“Touching your brethren, Sir Prior,” said Locksley, “they shall have present freedom, it were unjust to detain them; touching your horses and mules, they shall also be restored, with such spending-money as may enable you to reach York, for it were cruel to deprive you of the means of journeying.—But as concerning rings, jewels, chains, and what else, you must understand that we are men of tender consciences, and will not yield to a venerable man like yourself, who should be dead to the vanities of this life, the strong temptation to break the rule of his foundation, by wearing rings, chains, or other vain gauds.”
“Think what you do, my masters,” said the Prior, “ere you put your hand on the Church’s patrimony—These things are ‘inter res sacras’, and I wot not what judgment might ensue were they to be handled by laical hands.”
“I will take care of that, reverend Prior,” said the Hermit of Copmanhurst; “for I will wear them myself.”

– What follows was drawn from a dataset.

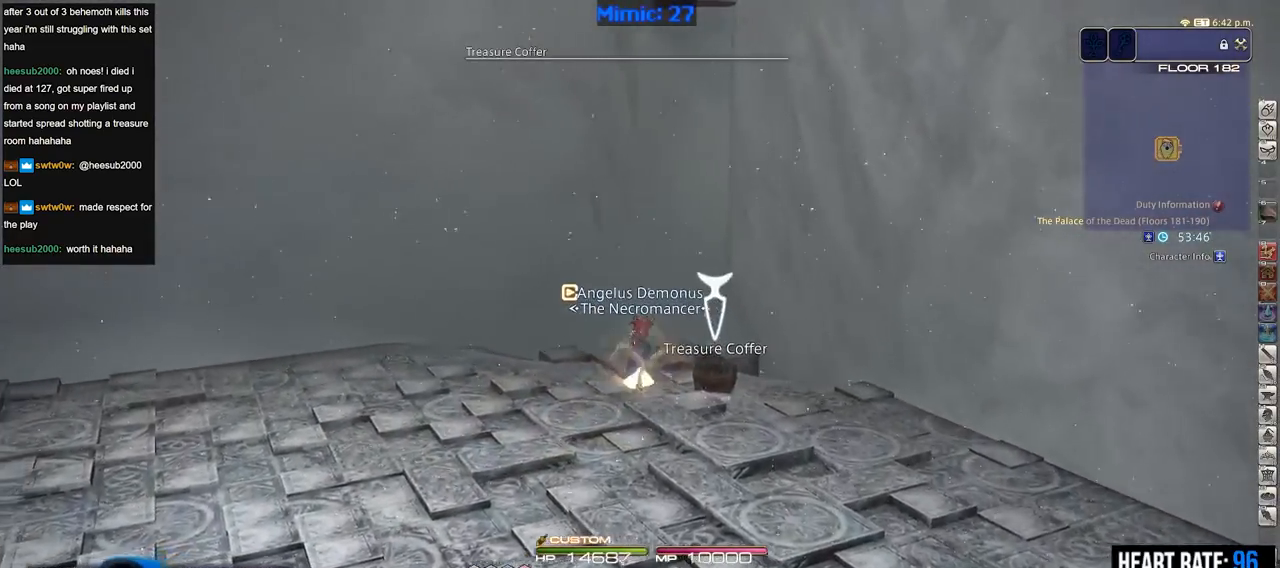
{"keys": ["a", "p"], "events": [[66, "return", "up"], [116, "p", "down"]]}
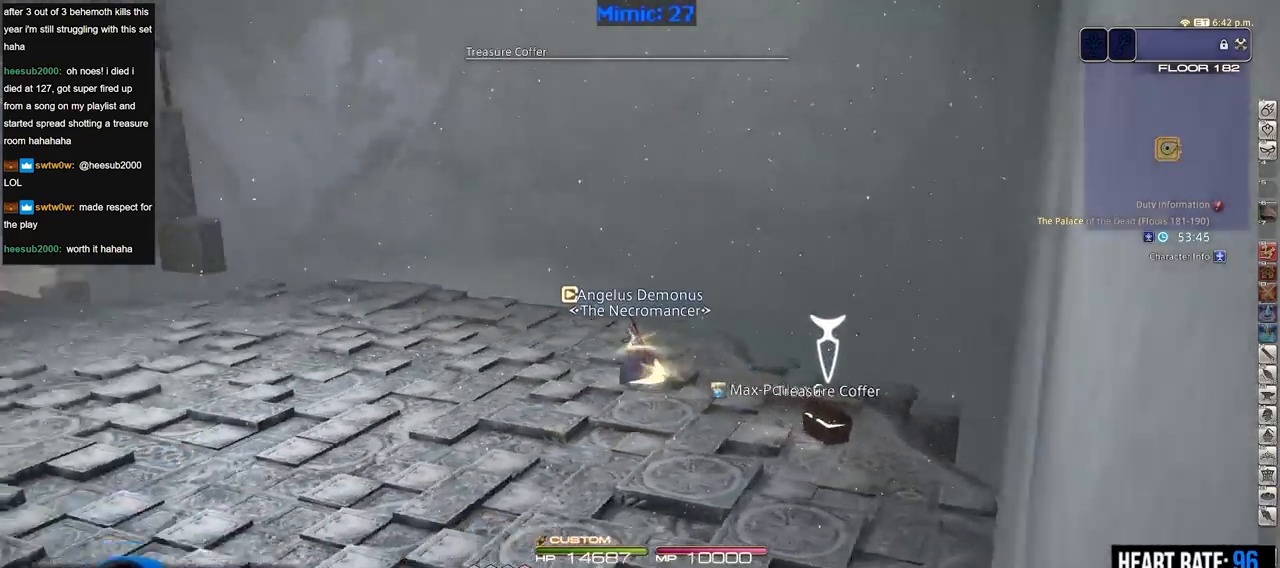
{"keys": ["p", "w"], "events": [[134, "shift_r", "down"], [167, "equals", "down"], [217, "shift_r", "up"], [217, "w", "down"], [267, "equals", "up"], [451, "a", "up"]]}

“Friend, or brother,” said the Prior, in answer to this solution of his doubts, “if thou hast really taken religious orders, I pray thee to look how thou wilt answer to thine official for the share thou hast taken in this day’s work.”
“Friend Prior,” returned the Hermit, “you are to know that I belong to a little diocese, where I am my own diocesan, and care as little for the Bishop of York as I do for the Abbot of Jorvaulx, the Prior, and all the convent.”
“Thou art utterly irregular,” said the Prior; “one of those disorderly men, who, taking on them the sacred character without due cause, profane the holy rites, and endanger the souls of those who take counsel at their hands; ‘lapides pro pane condonantes iis’, giving them stones instead of bread as the Vulgate hath it.”
“Nay,” said the Friar, “an my brain-pan could have been broken by Latin, it had not held so long together.—I say, that easing a world of such misproud priests as thou art of their jewels and their gimcracks, is a lawful spoiling of the Egyptians.”
“Thou be’st a hedge-priest,” [46] said the Prior, in great wrath, “‘excommunicabo vos’.”
“Thou be’st thyself more like a thief and a heretic,” said the Friar, equally indignant; “I will pouch up no such affront before my parishioners, as thou thinkest it not shame to put upon me, although I be a reverend brother to thee. ‘Ossa ejus perfringam’, I will break your bones, as the Vulgate hath it.”
“Hola!” cried the Captain, “come the reverend brethren to such terms?—Keep thine assurance of peace, Friar.—Prior, an thou hast not made thy peace perfect with God, provoke the Friar no further.—Hermit, let the reverend father depart in peace, as a ransomed man.”